Stored entries ▸
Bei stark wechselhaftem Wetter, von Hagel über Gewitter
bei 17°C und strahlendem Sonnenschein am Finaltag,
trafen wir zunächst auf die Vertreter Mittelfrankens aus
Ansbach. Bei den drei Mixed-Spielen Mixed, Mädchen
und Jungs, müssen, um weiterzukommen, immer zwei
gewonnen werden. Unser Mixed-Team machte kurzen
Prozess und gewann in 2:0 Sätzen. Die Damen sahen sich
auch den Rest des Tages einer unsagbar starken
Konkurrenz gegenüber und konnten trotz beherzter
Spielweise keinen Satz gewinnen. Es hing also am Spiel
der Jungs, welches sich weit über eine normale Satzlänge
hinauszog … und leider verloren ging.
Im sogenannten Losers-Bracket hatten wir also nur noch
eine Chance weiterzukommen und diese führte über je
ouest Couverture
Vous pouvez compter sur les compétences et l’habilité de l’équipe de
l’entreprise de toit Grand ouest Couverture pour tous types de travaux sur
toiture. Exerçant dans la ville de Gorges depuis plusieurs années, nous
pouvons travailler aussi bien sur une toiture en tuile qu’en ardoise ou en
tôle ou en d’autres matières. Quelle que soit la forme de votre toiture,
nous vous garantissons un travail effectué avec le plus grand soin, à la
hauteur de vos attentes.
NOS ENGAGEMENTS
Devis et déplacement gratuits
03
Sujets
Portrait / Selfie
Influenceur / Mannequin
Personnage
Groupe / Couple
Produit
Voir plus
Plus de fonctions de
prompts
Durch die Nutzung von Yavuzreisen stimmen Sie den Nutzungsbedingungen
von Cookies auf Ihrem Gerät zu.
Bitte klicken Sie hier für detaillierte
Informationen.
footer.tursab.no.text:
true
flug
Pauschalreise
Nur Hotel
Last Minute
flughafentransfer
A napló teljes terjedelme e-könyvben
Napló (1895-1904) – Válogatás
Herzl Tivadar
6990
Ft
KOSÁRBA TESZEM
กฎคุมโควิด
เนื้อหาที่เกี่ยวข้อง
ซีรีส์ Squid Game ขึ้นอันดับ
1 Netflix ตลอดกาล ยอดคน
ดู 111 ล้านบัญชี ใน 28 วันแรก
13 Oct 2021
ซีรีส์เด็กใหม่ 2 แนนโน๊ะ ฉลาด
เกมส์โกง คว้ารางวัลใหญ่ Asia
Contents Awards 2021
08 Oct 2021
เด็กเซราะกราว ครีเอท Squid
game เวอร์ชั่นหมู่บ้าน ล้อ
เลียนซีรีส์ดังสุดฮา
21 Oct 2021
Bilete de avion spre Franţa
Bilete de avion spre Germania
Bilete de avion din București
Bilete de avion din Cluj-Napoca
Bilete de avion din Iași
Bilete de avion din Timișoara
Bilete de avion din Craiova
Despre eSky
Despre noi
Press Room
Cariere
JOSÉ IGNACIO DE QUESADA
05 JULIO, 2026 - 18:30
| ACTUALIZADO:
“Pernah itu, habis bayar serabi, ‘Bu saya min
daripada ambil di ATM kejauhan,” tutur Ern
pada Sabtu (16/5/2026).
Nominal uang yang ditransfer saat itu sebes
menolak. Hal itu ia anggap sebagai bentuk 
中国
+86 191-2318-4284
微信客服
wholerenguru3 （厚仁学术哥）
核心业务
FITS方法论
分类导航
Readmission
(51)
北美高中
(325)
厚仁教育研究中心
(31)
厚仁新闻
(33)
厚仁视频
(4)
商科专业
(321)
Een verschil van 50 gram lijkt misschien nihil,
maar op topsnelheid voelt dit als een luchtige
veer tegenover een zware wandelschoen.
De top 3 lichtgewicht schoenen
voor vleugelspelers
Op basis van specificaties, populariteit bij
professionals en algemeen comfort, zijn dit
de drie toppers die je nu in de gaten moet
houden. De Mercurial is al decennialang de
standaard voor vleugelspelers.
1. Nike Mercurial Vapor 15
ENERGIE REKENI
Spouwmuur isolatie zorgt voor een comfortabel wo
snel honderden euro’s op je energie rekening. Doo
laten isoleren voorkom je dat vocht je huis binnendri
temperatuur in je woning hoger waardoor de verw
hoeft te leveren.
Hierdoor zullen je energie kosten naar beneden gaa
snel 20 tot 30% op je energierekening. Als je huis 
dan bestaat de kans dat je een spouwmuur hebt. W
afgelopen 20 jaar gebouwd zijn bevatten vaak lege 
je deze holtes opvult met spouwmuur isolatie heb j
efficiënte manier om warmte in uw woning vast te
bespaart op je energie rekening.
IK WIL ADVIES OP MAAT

TASK DETAILS ▸ Every line holding the word "weiterzukommen" should be copied out of the records above.

EXERCISE OUTPUT ▸
und Jungs, müssen, um weiterzukommen, immer zwei
eine Chance weiterzukommen und diese führte über je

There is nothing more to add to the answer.